Extrait choisi -
===============

Le 23 novembre, Mark Rutte, le chef de l’OTAN, et Donald Trump, le président élu des États-Unis, ont été photographiés souriants et se serrant la main à Palm Beach, en Floride. Pourtant, l’ambiance dans les ministères de la défense européens est à l’inquiétude. Lors d’un rassemblement de responsables de la défense et de cadres de l’industrie à Prague quelques jours après l’élection, le sentiment le plus optimiste était que M. Trump était « imprévisible ». D’autres étaient beaucoup moins optimistes.

Certains participants à la réunion, organisée par l’Institut international d’études stratégiques (IISS), se sont réjouis du fait que cette année, 23 des 32 membres de l’OTAN atteignent ou dépassent l’objectif de dépenser 2 % du PIB fixé il y a dix ans après l’annexion de la Crimée par la Russie. Depuis 2022, date à laquelle la Russie a lancé son invasion massive de l’Ukraine, les budgets de défense en Europe n’ont cessé d’augmenter. Cette année, les dépenses totales ont augmenté en moyenne de 9 % en termes réels, pour atteindre 436 milliards de dollars.

===============

[Entrées tirées d'une collection]
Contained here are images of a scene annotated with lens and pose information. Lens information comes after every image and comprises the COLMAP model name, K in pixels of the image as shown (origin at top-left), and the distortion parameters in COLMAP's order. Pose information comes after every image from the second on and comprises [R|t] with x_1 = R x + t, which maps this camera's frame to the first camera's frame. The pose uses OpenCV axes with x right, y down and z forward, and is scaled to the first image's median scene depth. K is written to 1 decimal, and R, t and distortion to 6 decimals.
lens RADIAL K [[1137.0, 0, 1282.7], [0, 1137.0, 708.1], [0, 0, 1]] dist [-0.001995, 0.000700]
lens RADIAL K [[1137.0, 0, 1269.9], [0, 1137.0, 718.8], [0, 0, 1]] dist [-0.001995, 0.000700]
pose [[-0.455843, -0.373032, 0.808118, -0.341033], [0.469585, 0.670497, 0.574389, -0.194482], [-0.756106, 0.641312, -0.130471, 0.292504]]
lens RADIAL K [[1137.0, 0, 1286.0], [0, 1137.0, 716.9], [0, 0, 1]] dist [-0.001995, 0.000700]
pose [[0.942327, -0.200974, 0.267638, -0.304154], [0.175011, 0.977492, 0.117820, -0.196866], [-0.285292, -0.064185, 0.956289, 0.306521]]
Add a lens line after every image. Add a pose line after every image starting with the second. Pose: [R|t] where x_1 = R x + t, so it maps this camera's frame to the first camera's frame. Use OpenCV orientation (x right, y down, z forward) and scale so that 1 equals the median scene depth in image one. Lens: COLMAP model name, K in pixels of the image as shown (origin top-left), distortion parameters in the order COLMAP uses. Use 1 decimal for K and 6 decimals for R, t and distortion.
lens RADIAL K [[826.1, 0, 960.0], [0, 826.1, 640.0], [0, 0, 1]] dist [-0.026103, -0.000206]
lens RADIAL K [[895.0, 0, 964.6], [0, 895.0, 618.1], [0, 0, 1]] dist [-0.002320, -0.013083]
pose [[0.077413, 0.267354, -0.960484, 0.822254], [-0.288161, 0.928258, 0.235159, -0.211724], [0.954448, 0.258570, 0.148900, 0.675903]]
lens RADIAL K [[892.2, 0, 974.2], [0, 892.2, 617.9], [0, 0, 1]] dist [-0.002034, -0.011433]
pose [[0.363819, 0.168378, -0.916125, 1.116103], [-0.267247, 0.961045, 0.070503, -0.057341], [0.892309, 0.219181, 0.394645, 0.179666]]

===============

Rédigez la suite de l'article sur les dépenses de défense en Europe, en reprenant juste après sa dernière phrase.

Rares sont ceux qui pensent que cela persuadera Trump que les alliés des États-Unis en font assez. Il semble ne pas aimer la notion même d’OTAN, qui a été fondée sur le principe selon lequel tous les membres doivent considérer qu’une attaque contre l’un d’entre eux est une attaque contre tous. Pendant la campagne, il a invité la Russie à « faire ce qu’elle veut » à tout pays de l’OTAN qui ne paie pas sa part.